Find every line in the rows below that contains the word "True". Case counts, so match capitalization precisely.

■ DATA FOR THE TASK:
▬▬▬
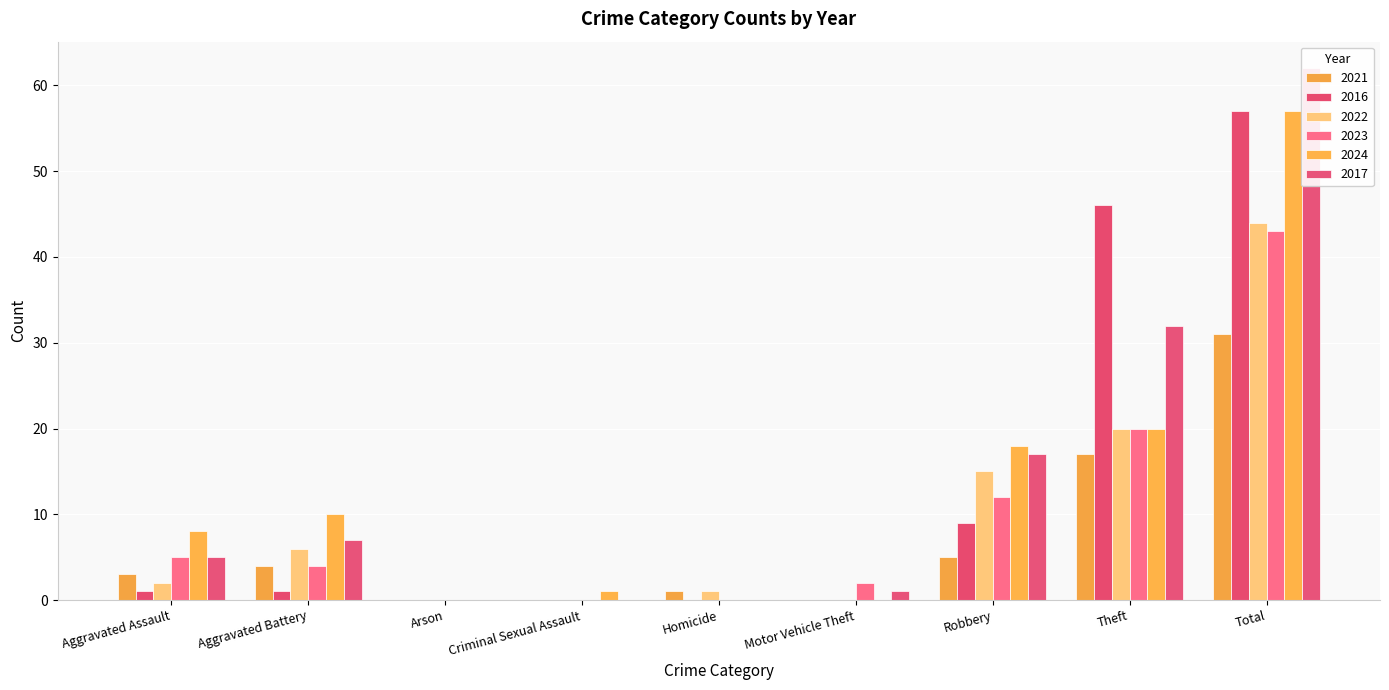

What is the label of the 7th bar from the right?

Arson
▬▬▬
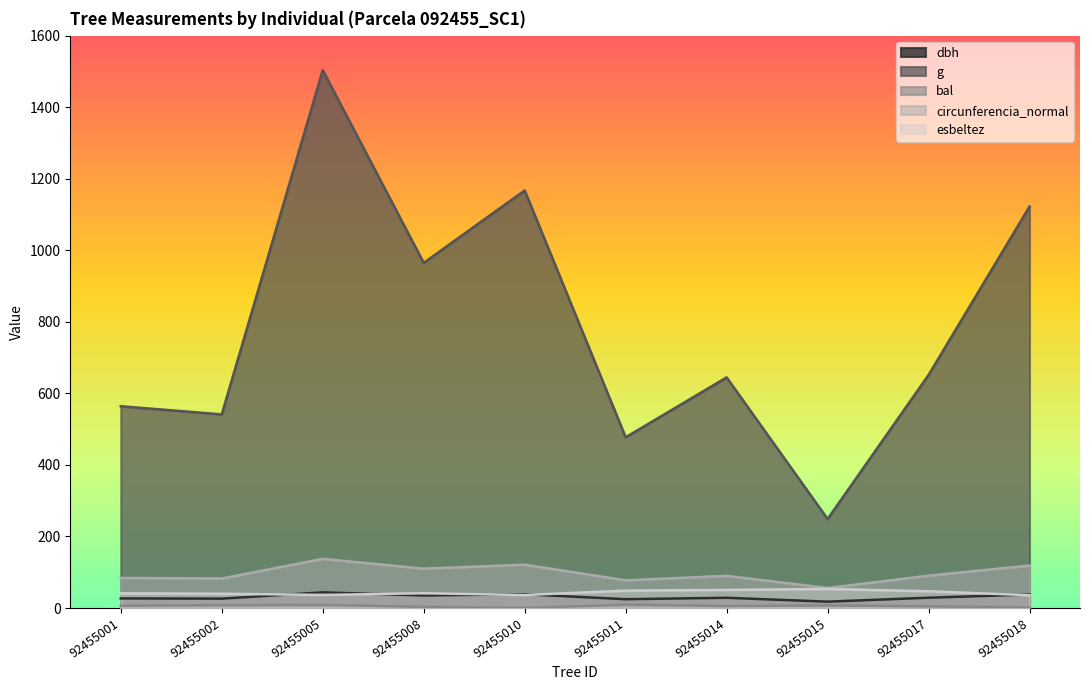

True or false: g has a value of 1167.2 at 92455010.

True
▬▬▬
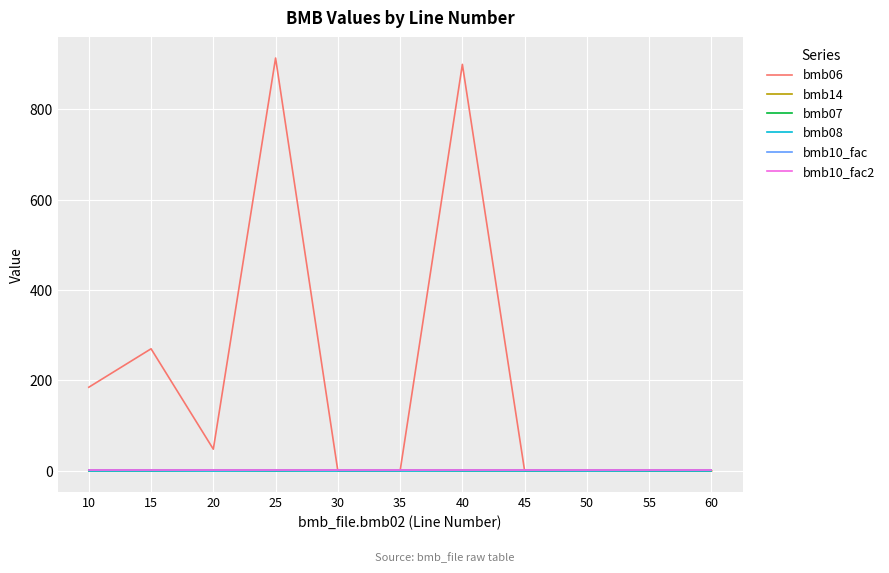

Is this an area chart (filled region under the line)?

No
▬▬▬
■ SOLUTION FOR THIS EXERCISE:
True or false: g has a value of 1167.2 at 92455010.
True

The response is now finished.